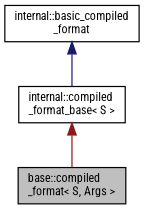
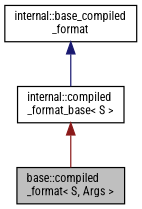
  digraph {
    fontname="Roboto Condensed"
    node [color=black fillcolor=white fontname="Roboto Condensed" fontsize=10 shape=record style=filled]
    edge [dir=back fontname="Roboto Condensed" fontsize=10 labelfontname=Helvetica labelfontsize=10 style=solid]
    n1 [fillcolor=grey75 fontcolor=black height=0.2 label="base::compiled\l_format\< S, Args \>" width=0.4]
    n2 [height=0.2 label="internal::compiled\l_format_base\< S \>" width=0.4]
-   n3 [height=0.2 label="internal::basic_compiled\l_format" width=0.4]
+   n3 [height=0.2 label="internal::base_compiled\l_format" width=0.4]
    n2 -> n1 [color=firebrick4]
    n3 -> n2 [color=midnightblue]
  }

━━━━

Problem to work on – Give every line of the data above as a JSON list of strings, one string per line, skipping blank lines and leaving out the pictures.

Result for this exercise –
[
  "  digraph {",
  "    fontname=\"Roboto Condensed\"",
  "    node [color=black fillcolor=white fontname=\"Roboto Condensed\" fontsize=10 shape=record style=filled]",
  "    edge [dir=back fontname=\"Roboto Condensed\" fontsize=10 labelfontname=Helvetica labelfontsize=10 style=solid]",
  "    n1 [fillcolor=grey75 fontcolor=black height=0.2 label=\"base::compiled\\l_format\\< S, Args \\>\" width=0.4]",
  "    n2 [height=0.2 label=\"internal::compiled\\l_format_base\\< S \\>\" width=0.4]",
  "-   n3 [height=0.2 label=\"internal::basic_compiled\\l_format\" width=0.4]",
  "+   n3 [height=0.2 label=\"internal::base_compiled\\l_format\" width=0.4]",
  "    n2 -> n1 [color=firebrick4]",
  "    n3 -> n2 [color=midnightblue]",
  "  }"
]